やること: 下にある、ニッカの「余市」の販売終了についての文章を、一字も変えずに全部引用してください。

ページの抜粋:

2015年06月10日

◆ ニッカの余市が販売終了

 ニッカのウイスキー「余市」が販売終了する。 ──

 ウイスキーブームで売れすぎて、原酒がなくなったせいで、販売終了とのこと。
 シングルモルト「余市」シリーズについて、8月末の出荷分で販売を終えることを決めた。国産ウイスキー人気に伴う原酒不足が理由。ただ、「余市」はウイスキー愛好家の支持が強いため、ブランド名は残し、新商品での使用を続ける。
 熟成年数を表記するエイジ商品の「10年」「12年」「15年」「20年」の計4種とノンエイジ商品があり、1〜5月の売上高は前年同期比 2.7倍の伸びを示した。

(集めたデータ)

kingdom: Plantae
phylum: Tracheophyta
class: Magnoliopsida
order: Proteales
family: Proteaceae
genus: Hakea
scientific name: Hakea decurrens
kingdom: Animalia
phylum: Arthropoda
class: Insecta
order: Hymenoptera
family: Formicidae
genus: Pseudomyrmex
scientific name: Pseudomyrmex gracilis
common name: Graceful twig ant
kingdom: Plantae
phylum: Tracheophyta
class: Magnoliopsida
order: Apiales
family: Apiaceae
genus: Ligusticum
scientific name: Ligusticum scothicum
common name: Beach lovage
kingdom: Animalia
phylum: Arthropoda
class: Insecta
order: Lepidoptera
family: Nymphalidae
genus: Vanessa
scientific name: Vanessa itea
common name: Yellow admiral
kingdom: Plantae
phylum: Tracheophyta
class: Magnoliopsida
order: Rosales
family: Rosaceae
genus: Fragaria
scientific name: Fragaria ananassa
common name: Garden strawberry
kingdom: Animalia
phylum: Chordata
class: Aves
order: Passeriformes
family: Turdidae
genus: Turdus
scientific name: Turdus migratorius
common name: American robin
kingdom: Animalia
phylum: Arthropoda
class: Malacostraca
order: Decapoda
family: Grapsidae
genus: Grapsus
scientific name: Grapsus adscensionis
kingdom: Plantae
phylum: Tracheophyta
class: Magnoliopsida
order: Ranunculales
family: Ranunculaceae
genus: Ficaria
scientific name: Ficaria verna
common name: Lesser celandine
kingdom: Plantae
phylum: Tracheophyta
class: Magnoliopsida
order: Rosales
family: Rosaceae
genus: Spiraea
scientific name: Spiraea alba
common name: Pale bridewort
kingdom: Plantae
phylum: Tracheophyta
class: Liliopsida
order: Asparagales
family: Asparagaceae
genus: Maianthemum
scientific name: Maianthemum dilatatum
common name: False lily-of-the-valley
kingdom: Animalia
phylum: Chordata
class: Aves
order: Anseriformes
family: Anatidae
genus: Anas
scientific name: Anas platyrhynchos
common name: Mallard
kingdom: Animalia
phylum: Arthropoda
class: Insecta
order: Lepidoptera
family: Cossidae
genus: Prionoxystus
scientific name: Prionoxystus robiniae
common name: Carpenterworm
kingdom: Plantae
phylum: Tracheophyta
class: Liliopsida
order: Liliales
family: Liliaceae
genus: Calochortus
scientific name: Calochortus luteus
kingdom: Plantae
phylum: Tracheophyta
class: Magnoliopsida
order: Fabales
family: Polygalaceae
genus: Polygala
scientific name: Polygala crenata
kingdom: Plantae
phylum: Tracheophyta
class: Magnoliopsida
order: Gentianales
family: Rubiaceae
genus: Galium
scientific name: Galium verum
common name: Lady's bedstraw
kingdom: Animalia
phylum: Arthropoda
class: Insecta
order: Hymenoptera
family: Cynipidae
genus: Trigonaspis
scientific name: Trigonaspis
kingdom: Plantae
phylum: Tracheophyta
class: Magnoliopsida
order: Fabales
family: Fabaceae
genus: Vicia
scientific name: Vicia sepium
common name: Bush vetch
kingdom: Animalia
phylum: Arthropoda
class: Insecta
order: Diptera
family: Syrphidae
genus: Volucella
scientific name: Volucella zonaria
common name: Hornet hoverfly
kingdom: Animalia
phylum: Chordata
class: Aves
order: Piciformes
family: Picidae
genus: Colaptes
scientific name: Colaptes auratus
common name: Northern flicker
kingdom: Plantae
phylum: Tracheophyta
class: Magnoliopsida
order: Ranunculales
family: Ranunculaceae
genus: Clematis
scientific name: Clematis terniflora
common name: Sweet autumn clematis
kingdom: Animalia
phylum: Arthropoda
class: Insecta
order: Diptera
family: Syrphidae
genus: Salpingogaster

あなたの答え:
2015年06月10日

◆ ニッカの余市が販売終了

 ニッカのウイスキー「余市」が販売終了する。 ──

 ウイスキーブームで売れすぎて、原酒がなくなったせいで、販売終了とのこと。
 シングルモルト「余市」シリーズについて、8月末の出荷分で販売を終えることを決めた。国産ウイスキー人気に伴う原酒不足が理由。ただ、「余市」はウイスキー愛好家の支持が強いため、ブランド名は残し、新商品での使用を続ける。
 熟成年数を表記するエイジ商品の「10年」「12年」「15年」「20年」の計4種とノンエイジ商品があり、1〜5月の売上高は前年同期比 2.7倍の伸びを示した。